И он поймет что быть свободным - это круто!
Достаточно преодолеть страх сделать шаг ей на встречу!
Он говорил это снова и снова, гладя его по спине, по волосам, пока рыдания не стали тише, а дрожь не начала понемногу стихать. Тимоти обвис в его объятиях, совершенно обессиленный, изможденный.
Он так и уснул в обьятьях Арми, вцепившись пальцами в ворот его халата, как тонущий вцепился бы в спасительную веревку. Его вольная лежала на полу, смятая - немая свидетельница того, как жестоко и болезненно рождается свобода в душе, которая никогда ее не знала.
Арми не знал почему, но каждый раз когда Тимоти приходил в его комнату он возвращался к воспоминаниям о том дне.
Фло на следующей день выслушав Арми сказала.
- Его «истерика» — это на самом деле мучительный процесс линьки, рождения нового «Я», которое пока не знает, кто оно и как ему жить.
Его отчаянные попытки вернуть все на круги своя — это крик души, которая не хочет меняться, потому что не представляет, что ждет ее на другой стороне.
Он — существо, которое вынуждено сбросить свою старую, тесную, но такую привычную и защищающую кожу, чтобы попытаться вырастить новую. И этот процесс Болезненный Новая кожа нежная, все болит и раздражает.
Страшный. Он чувствует себя голым и уязвимым.
Дезориентирующий. Он еще не знает границ и возможностей своего нового «я».

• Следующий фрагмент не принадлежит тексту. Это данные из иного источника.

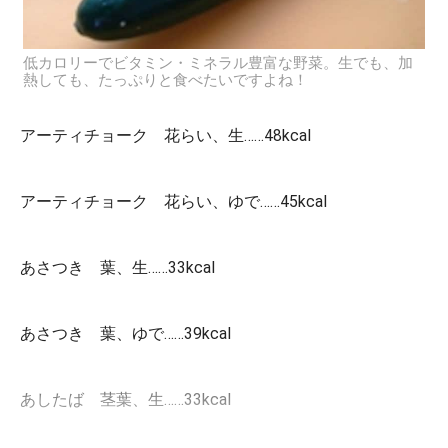
低カロリーでビタミン・ミネラル豊富な野菜。生でも、加
熱しても、たっぷりと食べたいですよね！
アーティチョーク 花らい、生……48kcal
アーティチョーク 花らい、ゆで……45kcal
あさつき 葉、生……33kcal
あさつき 葉、ゆで……39kcal
あしたば 茎葉、生……33kcal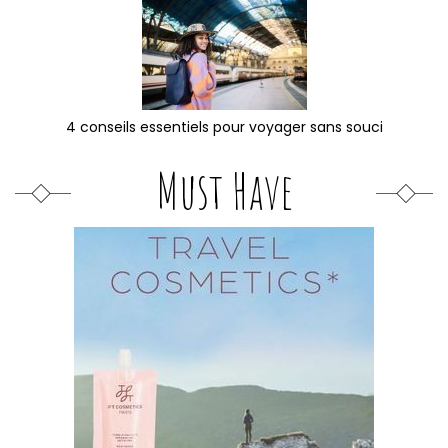
4 conseils essentiels pour voyager sans souci
Must Have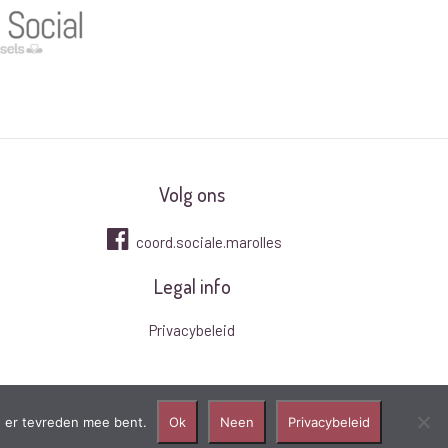
Volg ons
coord.sociale.marolles
Legal info
Privacybeleid
 u er tevreden mee bent.
Ok
Neen
Privacybeleid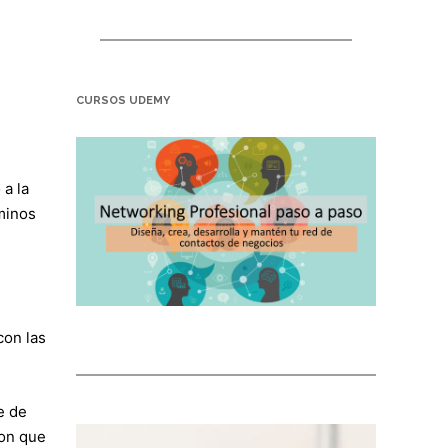
CURSOS UDEMY
 a la
minos
con las
e de
con que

Он снова и снова пытался залезть обратно в старую кожу, но сегодня она треснула и залезать больше некуда.
И самое главное — он не знает, что вырастет в итоге.
Он не знает, кто он такой без своей старой кожи. И этот страх неведения для него страшнее любой боли.

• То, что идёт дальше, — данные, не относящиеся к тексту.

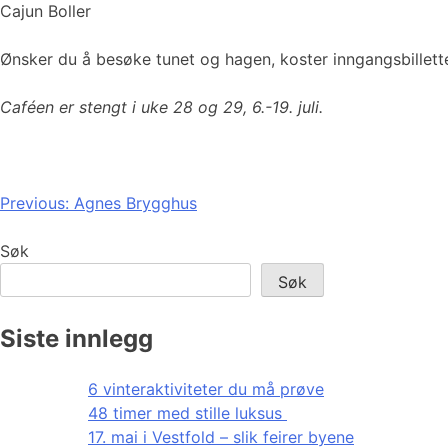
Cajun Boller
Ønsker du å besøke tunet og hagen, koster inngangsbillett
Caféen er stengt i uke 28 og 29, 6.-19. juli.
Innleggsnavigasjon
Previous:
Agnes Brygghus
Søk
Søk
Siste innlegg
6 vinteraktiviteter du må prøve
48 timer med stille luksus
17. mai i Vestfold – slik feirer byene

Этот черный день — это на самом деле самый важный и светлый переходный этап в его жизни. Просто со стороны, да и изнутри тоже, он выглядит как кромешный ад.
Арми притянул его к себе и крепко поцеловал в лоб.
— Ну все, иди к себе.
Тимоти издал недовольный звук, ему не хотелось уходить. Ему хотелось, чтобы эти десять минут растянулись на всю ночь. Конечно, он хотел бы не только этого, но за год жестких границ это — объятия — стало единственной допустимой и оттого еще более ценной лаской.
— Ладно, — сдался Арми, — давай еще десять минут. А потом спать. Мне завтра рано вставать.
Тимоти кивнул, прикрыв глаза, притворяясь, что верит.
Он знал, что когда он уйдет, Арми встанет и пройдет в спальню к этой вонючей индуске.
Но эти десять минут принадлежали только ему. И ради этого можно было потерпеть.